Jembrana pun takluk. Selanjutnya, Buleleng mengatur pasar. Mereka
membuat dermaga baru di Tibu Sungai Ijo Gading. Dermaga ini dibuat
sekitar tahun 1671 dan dinamai Tibu Bunter. Pemukiman dan pasar rakyat
juga dibuat disekitar daerah tersebut. Lama-kelamaan pemukiman ini
menjadi kampung muslim yang dikenal dengan kampung pancoran karena
lokasinya juga dekat Tibu Pancoran dan ada juga yang menyebut kerobokan.
Tahun
1798, datang rombongan dari Pontianak yang merapat di Pancoran.

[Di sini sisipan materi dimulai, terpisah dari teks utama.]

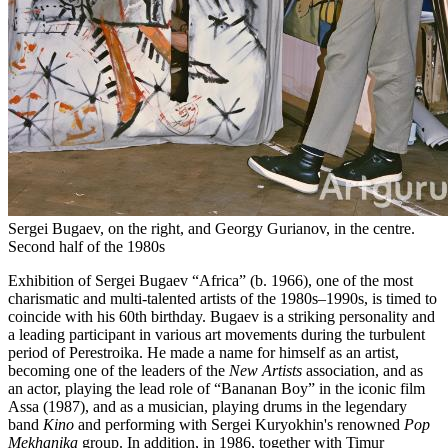
Sergei Bugaev, on the right, and Georgy Gurianov, in the centre.
Second half of the 1980s
Exhibition of Sergei Bugaev “Africa” (b. 1966), one of the most
charismatic and multi-talented artists of the 1980s–1990s, is timed to
coincide with his 60th birthday. Bugaev is a striking personality and
a leading participant in various art movements during the turbulent
period of Perestroika. He made a name for himself as an artist,
becoming one of the leaders of the
New Artists
association, and as
an actor, playing the lead role of “Bananan Boy” in the iconic film
Assa (1987), and as a musician, playing drums in the legendary
band
Kino
and performing with Sergei Kuryokhin's renowned
Pop
Mekhanika
group. In addition, in 1986, together with Timur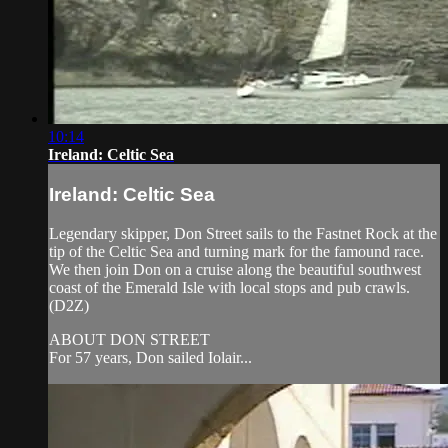
10:14
Ireland: Celtic Sea
Ireland: Celtic Sea
Legendary skipper, Don Street sails to the Fastnet Rock at the
tip of the Celtic Sea and turning mark for the famound race.
We then join Don on a cruise along the beautiful southwest
coast of the Emerald Isle with local stops and pub crawls.
(D2Z)
ABOUT DON STREET
For 57 years, Don sailed Iolair...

Sebelumnya mereka berada di Lombok, perang melawan Belanda. Rombongan
dipimpin Syarif Abdullah bin Yahya Maulana Al Qodri yang bergelar Syarif
Tua. Anak buah Syarif Tua berasal dari Bugis, Melayu bahkan dari Arab.
Syarif
Tua lalu berkenalan dengan penguasa Jembrana Gusti Putu Handul. Sebagai
pendatang, Syarif Tua dan rombongan diberi tempat disisi timur dan
barat Sungai Ijo Gading. Mereka pun melakukan perabasan selama dua tahun
untuk membuka pemukiman.
Pada saat melakukan perabasan,
rombongan ini menyusuri Sungai Ijo Gading yang berliku-liku. Dalam
bahasa Banjarmasin liku-liku itu sama dengan liluan, lama-kelamaan
liluan itu menjadi Loloan, dibagian barat sungai dinamakan Loloan Barat
sedangkan di timur Loloan Timur.
Versi kedua menyebutkan, Loloan
berarti tibu yang sangat dalam yang difungsikan sebagai dermaga. Versi
ketiga, Loloan berasal dari kata loloh (jamu). Ketika itu, di Tibu
Pancoran banyak pedagang jamu (loloh). Karena di wilayah tersebut banyak
ditanami bahan loloh, maka di daerahnya dikenal sebagai lolohan atau
loloan. “Versi kedua adalah yang paling mendekati, kenapa Loloan
dinamakan Loloan.” Ujar Husin Abdul Jabbar.
Berdasarkan catatan
sejarah, pada tahun 1697 terjadi banjir besar. Air Sungai Ijo Gading
meluap. Banyak rumah penduduk yang hanyut. Sejak saat itu, penduduk
membuat rumah panggung untuk mengurangi risiko hanyut. Selain itu, rumah
panggung juga dibuat berdasarkan faktor keamanan. Rumah panggung yang
dibangun pun sesuai dengan suku asal para pendatang itu. Sampai tahun
1700-an, rumah panggung mulai bermunculan di wilayah Loloan.